Awareness that there may be a better option triggers the urge to find it. However, due to time constraints and human cognitive limitations, we are unable to engage in the elaborate thought process required to compare and contrast all of the available alternatives.
From PSYCHOLOGY TODAY, "The Psychology of Choice," by Liraz Margalit Ph.D.
Your Puppy Brain doesn't care about this research. Left on its own, it will react to any stimulus that grabs its attention. As soon as another stimulus beckons, it's off to sniff that.
Why do you think dogs chase their tails? Because it's there, and it grabs their attention.
You, the Boss, are aware of this now. If and when you find yourself feeling overwhelmed or stressed, ask yourself if you're drowning in too many inputs.
Make a choice to "tug on the leash" and take a breather. Invite your brain to do its sorting thing and work out how you might funnel down your inputs to a more manageable number of options.
This leads to my second tip.
What You Focus On, Expands
I'd like you to picture a leaf. See the leaf on the ground. Next, see it in your palm.
Now imagine viewing that leaf under a microscope. The size of the leaf becomes huge. Its terrain is vast; you can no longer see its edges.
Like a puppy, your brain will react to every single shiny thing that grabs its attention. Remember, your brain is a filter for your experiences. It's built to identify, sort, label, file, evaluate, catalog.

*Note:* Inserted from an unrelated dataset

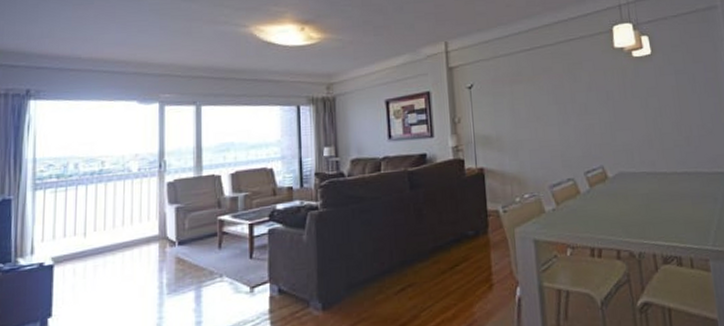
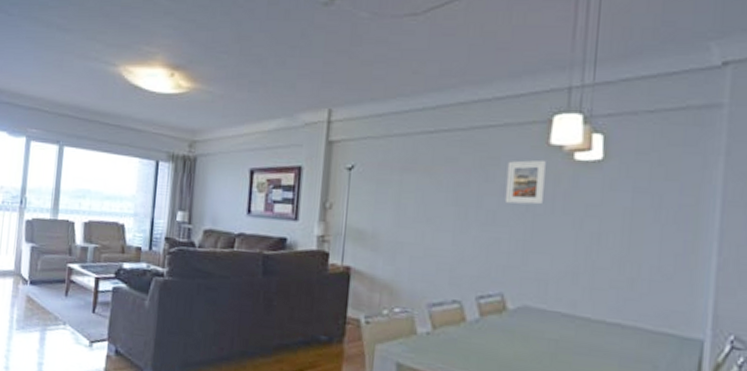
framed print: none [588,59,619,97] -> present [504,159,548,205]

When you, the Boss/Author-Creator/Inner Observer, turn your focus to that shiny thing, it can pull you in to a rabbit hole if you're letting your puppy brain lead the way. The more you focus on something, the more closely you examine it, the bigger it gets in your field of attention.
Again, you can remember to "tug the leash." Is it in your best interest for being your fullest self to drop down that rabbit hole? Maybe that attention-grabber needs to be re-framed: try to view it as the leaf in your palm, not the leaf under the microscope.
One last tidbit.
I do want to encourage you, Boss, to let your puppy "off-leash" to play, seek, learn, discover, experiment, and tumble with exuberance! It doesn't have to be All Training, All The Time.
Just remind the puppy it doesn't belong in the driver's seat.